Drossos Skyllas, Wisconsin Ice Cave, 1950, oil on canvas, 24 × 30". From “Outliers and American Vanguard Art.”

“OUTLIERS AND AMERICAN VANGUARD ART” has long been in preparation by Lynne Cooke, former deputy director and chief curator of the Museo Nacional Centro de Arte Reina Sofía in Madrid, who assumed the post of senior curator for special projects in modern art at the NGA during the run-up to the show. Her research has been far-reaching, and the exhibition aims to resolve some of the ambiguities that have bedeviled a category that still bears no agreed-upon name.

Cooke’s title settles for “outliers,” but the exhibition’s advance publicity runs the lexical gamut from “folk” to “self-taught” to “outsider” to “primitive” to “naive” to “visionary,” all terms that were current at various times and places during the twentieth century.One of Cooke’s main organizing principles is to concentrate on landmark exhibitions, beginning with “Early American Art,” held in downtown New York at the Whitney Studio Club (the eponymous museum’s precursor) in 1924, and progressing through the several shows devoted to “modern primitives” organized by Holger Cahill and Alfred H. Barr Jr. in the Museum of Modern Art’s early years, to the pathbreaking “Black Folk Art in America, 1930–1980” at the Corcoran Gallery of Art in Washington, DC, which subsequently went on a two-year tour of the nation.

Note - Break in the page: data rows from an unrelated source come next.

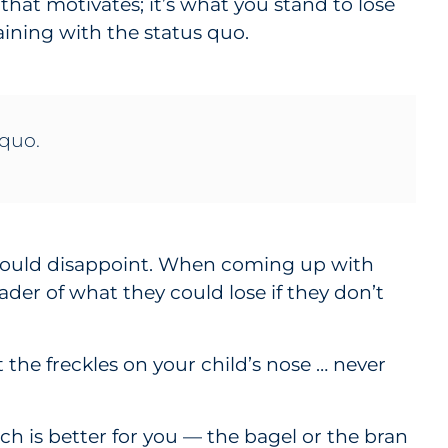
that motivates; it’s what you stand to lose
ining with the status quo.
 quo.
e could disappoint. When coming up with
ader of what they could lose if they don’t
 the freckles on your child’s nose … never
ch is better for you — the bagel or the bran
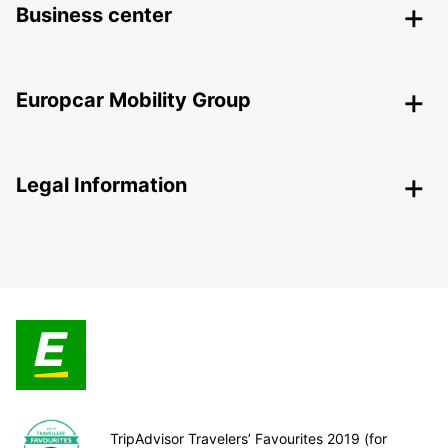
Business center
Europcar Mobility Group
Legal Information
TripAdvisor Travelers’ Favourites 2019 (for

The high profile gained by the works in “Black Folk Art” stands in contrast to the eclipse that such objects and their makers suffered after the 1940s, when MoMA, for example, divested itself of the strong collections in the folk, primitive, and self-taught categories that had once been its pride. Cooke emphasizes the enthusiastic involvement of the many recognized fine artists who collected and loaned objects to these museum enterprises. A number of them, such as Charles Sheeler and Elie Nadelman, are thus included in the exhibition, accompanied by a roster of more recent luminaries—Betye Saar, Jim Nutt, Senga Nengudi, Cindy Sherman, Mary Heilmann, Jessica Stockholder—judged to be in active dialogue with the perceived outliers, perhaps outliers no more. The ethos of the exhibition is to recast the issues of cultural hierarchy and category under the present-day rubric of inclusion.

Travels to the High Museum of Art, Atlanta, June 24–September 30; Los Angeles County Museum of Art, November 18, 2018–March 18, 2019.